Tuesday, 30 July 2013

Robbers or local govt officials at Benin By-Pass?

Travelling in Nigeria, especially by road, can be quite challenging, if not traumatic. The challenges these days are many and travellers are always afraid of possible danger lurking on the road. Apart from challenges like bad roads which most often lead to accidents, there are other dangers like kidnapping and armed robbery on the highways. But there is another ugly hurdle that often confront travellers to the East at the Benin By-pass.
Before negotiating into the Benin By-pass from the Lagos end of the road, if you are used to this road, you would have been stopped by a group of fierce-looking young men with all manner of dangerous weapons who usually stop private car owners, demanding for radio and environment permits.
These youngmen are always ready to maim any traveller who dares challenge their authority or fail to settle them at this point.

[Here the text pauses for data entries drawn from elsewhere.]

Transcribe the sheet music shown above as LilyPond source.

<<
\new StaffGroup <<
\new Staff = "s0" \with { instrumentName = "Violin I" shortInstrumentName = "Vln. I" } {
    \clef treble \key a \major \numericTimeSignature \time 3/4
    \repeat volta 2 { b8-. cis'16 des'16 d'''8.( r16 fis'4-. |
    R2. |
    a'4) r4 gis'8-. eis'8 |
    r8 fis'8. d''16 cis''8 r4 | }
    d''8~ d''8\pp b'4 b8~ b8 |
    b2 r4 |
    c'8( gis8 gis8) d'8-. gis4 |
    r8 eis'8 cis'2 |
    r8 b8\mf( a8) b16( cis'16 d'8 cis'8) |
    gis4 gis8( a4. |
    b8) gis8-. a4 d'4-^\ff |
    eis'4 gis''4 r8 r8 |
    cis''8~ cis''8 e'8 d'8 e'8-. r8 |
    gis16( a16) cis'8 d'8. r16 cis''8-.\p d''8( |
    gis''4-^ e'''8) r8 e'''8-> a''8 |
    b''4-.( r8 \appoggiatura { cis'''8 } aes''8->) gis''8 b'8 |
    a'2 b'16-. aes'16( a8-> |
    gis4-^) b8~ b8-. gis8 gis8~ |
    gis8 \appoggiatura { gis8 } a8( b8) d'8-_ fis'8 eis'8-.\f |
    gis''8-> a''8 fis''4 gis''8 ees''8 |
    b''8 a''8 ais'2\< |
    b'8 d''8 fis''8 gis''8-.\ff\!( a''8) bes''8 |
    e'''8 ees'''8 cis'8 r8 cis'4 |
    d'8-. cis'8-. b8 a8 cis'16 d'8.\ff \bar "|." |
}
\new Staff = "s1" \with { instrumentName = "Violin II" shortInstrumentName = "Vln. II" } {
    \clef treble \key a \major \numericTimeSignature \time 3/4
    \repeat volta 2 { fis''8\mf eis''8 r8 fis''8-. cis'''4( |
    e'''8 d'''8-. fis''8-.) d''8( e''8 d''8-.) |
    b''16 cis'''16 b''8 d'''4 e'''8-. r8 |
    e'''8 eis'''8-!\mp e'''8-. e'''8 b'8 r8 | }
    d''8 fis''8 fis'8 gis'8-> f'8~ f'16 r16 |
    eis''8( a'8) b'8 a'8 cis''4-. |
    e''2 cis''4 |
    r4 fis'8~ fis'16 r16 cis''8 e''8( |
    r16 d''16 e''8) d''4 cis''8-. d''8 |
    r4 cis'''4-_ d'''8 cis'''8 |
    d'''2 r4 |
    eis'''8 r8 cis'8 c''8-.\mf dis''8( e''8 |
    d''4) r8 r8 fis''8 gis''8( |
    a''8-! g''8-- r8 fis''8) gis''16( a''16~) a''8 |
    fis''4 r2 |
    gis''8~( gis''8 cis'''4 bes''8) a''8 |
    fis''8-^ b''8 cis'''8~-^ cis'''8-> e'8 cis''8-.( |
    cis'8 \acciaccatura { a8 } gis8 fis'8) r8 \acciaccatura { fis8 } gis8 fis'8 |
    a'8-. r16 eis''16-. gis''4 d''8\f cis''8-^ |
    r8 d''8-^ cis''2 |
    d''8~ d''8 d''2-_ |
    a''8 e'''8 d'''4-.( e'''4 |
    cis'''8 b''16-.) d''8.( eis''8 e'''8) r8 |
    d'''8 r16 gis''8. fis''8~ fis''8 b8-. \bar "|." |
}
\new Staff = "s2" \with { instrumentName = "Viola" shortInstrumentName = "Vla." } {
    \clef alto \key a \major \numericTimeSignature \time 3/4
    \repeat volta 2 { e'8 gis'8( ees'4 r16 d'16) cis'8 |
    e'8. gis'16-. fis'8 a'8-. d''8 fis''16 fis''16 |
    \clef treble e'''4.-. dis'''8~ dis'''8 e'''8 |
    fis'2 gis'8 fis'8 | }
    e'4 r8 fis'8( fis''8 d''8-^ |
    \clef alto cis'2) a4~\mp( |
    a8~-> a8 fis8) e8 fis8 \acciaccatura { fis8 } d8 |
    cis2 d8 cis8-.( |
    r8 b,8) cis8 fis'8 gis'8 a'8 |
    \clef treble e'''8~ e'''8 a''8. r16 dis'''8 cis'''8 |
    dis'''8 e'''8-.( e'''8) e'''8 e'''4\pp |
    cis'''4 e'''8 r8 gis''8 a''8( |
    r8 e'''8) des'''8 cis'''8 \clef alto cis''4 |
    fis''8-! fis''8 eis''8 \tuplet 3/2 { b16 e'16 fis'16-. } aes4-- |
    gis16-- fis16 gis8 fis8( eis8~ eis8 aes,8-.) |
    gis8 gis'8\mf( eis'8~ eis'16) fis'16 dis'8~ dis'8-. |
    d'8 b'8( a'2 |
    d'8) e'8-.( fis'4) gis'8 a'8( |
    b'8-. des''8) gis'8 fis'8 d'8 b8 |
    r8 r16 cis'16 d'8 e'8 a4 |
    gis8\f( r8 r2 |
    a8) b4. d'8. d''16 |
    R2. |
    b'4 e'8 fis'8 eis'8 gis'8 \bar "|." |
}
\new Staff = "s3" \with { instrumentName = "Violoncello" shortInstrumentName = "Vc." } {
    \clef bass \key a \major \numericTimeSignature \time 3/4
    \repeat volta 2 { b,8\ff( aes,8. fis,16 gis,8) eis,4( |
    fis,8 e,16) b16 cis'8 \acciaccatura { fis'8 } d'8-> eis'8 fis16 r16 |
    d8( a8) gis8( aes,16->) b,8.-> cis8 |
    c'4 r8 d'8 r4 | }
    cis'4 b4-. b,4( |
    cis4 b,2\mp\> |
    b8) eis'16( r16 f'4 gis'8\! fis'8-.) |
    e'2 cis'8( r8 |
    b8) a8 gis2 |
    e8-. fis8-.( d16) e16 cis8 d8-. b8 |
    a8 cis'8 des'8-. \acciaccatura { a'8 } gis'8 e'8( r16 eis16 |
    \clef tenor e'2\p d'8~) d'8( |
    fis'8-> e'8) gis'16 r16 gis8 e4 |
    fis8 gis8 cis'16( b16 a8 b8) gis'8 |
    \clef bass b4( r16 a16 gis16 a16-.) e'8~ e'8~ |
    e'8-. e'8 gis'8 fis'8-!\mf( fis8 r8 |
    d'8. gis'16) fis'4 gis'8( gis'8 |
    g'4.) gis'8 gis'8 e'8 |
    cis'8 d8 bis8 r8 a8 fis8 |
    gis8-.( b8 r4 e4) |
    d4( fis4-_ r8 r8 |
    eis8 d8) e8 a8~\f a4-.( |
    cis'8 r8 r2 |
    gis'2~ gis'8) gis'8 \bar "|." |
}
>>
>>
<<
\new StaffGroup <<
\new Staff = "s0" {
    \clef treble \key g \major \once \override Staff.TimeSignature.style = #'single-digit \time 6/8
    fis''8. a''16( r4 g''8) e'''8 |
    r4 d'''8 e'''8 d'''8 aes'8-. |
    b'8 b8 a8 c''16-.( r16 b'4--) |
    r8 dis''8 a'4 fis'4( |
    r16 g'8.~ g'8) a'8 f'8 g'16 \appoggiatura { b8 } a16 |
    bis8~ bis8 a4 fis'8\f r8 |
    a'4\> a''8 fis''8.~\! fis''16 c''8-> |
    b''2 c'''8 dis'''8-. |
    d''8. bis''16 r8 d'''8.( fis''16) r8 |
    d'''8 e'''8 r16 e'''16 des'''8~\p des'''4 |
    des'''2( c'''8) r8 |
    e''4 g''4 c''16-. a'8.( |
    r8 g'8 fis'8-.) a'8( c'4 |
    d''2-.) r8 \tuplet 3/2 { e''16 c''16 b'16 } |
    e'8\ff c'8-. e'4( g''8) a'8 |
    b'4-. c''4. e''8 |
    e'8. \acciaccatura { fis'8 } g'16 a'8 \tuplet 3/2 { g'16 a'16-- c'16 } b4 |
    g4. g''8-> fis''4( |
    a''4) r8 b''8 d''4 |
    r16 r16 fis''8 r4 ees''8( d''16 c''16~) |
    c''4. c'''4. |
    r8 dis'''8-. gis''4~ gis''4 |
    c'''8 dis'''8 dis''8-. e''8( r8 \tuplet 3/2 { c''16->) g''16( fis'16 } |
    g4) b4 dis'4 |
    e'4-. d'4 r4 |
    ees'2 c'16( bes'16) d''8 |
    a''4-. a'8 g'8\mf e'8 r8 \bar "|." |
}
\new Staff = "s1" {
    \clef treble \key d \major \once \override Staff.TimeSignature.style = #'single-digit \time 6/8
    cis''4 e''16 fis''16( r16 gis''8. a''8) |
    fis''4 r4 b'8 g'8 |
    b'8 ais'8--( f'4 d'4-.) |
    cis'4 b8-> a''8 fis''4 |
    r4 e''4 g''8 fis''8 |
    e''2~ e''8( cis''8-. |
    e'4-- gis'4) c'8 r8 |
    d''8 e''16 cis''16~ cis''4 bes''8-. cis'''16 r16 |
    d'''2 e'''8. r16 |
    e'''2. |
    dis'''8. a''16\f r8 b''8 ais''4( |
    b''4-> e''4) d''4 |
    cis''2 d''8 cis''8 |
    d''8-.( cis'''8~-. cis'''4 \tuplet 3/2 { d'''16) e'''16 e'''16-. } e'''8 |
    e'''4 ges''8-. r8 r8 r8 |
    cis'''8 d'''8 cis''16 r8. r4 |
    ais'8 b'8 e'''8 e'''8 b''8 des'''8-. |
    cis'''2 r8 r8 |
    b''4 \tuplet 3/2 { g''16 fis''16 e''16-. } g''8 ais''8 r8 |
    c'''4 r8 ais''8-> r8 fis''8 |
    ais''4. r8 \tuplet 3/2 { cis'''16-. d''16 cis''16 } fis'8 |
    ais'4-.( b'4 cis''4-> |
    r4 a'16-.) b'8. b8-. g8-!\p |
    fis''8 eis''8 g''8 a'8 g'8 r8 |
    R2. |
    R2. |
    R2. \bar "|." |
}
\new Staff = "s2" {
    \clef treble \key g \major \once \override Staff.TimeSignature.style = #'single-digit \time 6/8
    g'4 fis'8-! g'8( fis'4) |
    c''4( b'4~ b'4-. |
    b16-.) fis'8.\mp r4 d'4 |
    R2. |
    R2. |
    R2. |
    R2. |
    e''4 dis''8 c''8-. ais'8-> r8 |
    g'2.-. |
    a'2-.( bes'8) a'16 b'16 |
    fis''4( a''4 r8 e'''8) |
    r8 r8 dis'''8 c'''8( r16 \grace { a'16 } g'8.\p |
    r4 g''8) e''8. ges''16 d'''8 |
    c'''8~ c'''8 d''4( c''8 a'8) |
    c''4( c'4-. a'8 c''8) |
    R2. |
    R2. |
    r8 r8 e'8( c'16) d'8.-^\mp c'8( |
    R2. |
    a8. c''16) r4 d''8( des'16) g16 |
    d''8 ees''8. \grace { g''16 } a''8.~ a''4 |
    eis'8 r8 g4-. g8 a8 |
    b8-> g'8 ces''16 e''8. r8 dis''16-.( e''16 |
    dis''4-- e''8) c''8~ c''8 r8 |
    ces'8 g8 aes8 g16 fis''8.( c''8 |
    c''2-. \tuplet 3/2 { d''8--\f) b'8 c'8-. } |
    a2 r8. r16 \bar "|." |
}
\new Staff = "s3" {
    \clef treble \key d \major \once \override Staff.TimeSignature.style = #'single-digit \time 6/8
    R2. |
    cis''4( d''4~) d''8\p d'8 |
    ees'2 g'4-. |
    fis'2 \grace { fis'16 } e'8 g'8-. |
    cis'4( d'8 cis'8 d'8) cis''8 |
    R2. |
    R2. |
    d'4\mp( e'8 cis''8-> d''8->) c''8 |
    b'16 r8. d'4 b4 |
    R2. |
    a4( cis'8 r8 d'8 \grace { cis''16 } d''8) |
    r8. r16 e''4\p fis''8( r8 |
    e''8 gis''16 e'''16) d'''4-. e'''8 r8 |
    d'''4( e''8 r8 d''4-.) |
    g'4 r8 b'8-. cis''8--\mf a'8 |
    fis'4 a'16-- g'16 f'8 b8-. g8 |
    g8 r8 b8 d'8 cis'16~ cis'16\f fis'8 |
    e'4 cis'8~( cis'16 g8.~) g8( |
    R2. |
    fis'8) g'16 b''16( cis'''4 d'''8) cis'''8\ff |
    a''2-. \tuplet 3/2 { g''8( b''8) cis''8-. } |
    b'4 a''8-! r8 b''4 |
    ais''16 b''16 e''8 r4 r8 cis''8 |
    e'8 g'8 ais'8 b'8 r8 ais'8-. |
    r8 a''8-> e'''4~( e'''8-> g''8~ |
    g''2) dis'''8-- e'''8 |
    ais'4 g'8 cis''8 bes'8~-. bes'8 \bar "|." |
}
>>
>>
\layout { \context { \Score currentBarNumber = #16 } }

Their mode of operation is that they flag down the driver while trying to negotiate into the Benin By-pass using planks spiked with nails and other sharp objects. The danger at this point is that if you refuse to stop, your tyres could get punctured and damaged by the sharp objects. And if you stop, these young men numbering over 20 would descend on you.  They will start by introducing themselves as local  government officials saddled with the responsibility of collecting revenue for the state. The said officials would then demand for your radio and environmental sanitation permit receipt which they say cost about N30,000 (thirty thousand naira).
One of their victims, a Lagos based Catholic Priest, shared his experience with Vanguard Motoring recently. The priest who would not like his name in print described his experience  in the hands of the said Edo State local government revenue collectors’ at the By-pass sometime ago as traumatic.
Harassment and intimidation
He explained that they held him for over two hours, insisting that he must pay for the two permits. The worst thing about his experience, according to him, was that while he was harassed and intimidated, different teams of police men drove past in their patrol vehicles and never cared about what was going on, preferring to look the other way.
He, therefore, asked why a state government would allow its officials to harass travellers for not carrying radio permit receipts. According to him, even if their demand was genuine, would they expect travellers to carry such a receipt on them while travelling. When has that become part of vehicle requirement for drivers?” he queried.  “I drove past Lagos, Ogun, Ondo before getting to Edo State and would still drive past Anambra and Delta states before arriving my state Imo, if I had to pay N30,000 in each of these states before arriving my destination, only God knows how much I would have paid,” he noted.
He therefore, called on the Edo State governor to check the menace of these  hoodlums who are parading themselves as  local government revenue collectors before they dent the image of the state. Continuing the priest asked how the state expected travellers to carry a huge sum of money in a country that is preaching cashless economy.
Another traveller who shared his experience with Vanguard Motoring, Mr. Tony Uwadiegwu said that he was almost beaten by these hoodlums who threatened to deal with  him if he dared challenge them. According to him: “I was travelling to the East for the memorial service of my late brother when these hoodlums stopped  and demanded N30,000 for radio permit. His aged mother who was travelling with him and the rest of his family too did  not find the experience palatable when these fierce looking hoodlums threatened to kill and dump him in the bush if he refused to pay. He ended up parting with N20,000 without a receipt after all. Many travellers to the Eastern parts of the country  suffer similar fate on this road.
Beating a retreat
Even reporter had a similar experience at the beginning of the year at this notorious spot. Not even my identify card as a pressman could save me from these hoodlums as the plea from my aged mother in-law who was going home for the memorial service of her son fell on deaf ears. Not even the cry of my under-aged son and daughter could move them. But my contact with a colleague on phone who spoke to them, threatening to send police after them if they refused to let me off the hook was the saving grace as they handed the phone back to me and beat a retreat.
But the question most people who spoke to  Vanguard Motoring asked was whether these hoodlums were robbers or local government officials? This could best be answered by the Edo State Government whose domain is being used to perpetrate this dastardly act. Another question that is still begging for answer is why didn’t the revenue collectors demand for house rents receipt, PHCN bills, water bills, etc.
Many observers are of the view that this harassment seem targeted against people from a certain part of the country, arguing that should not be the case.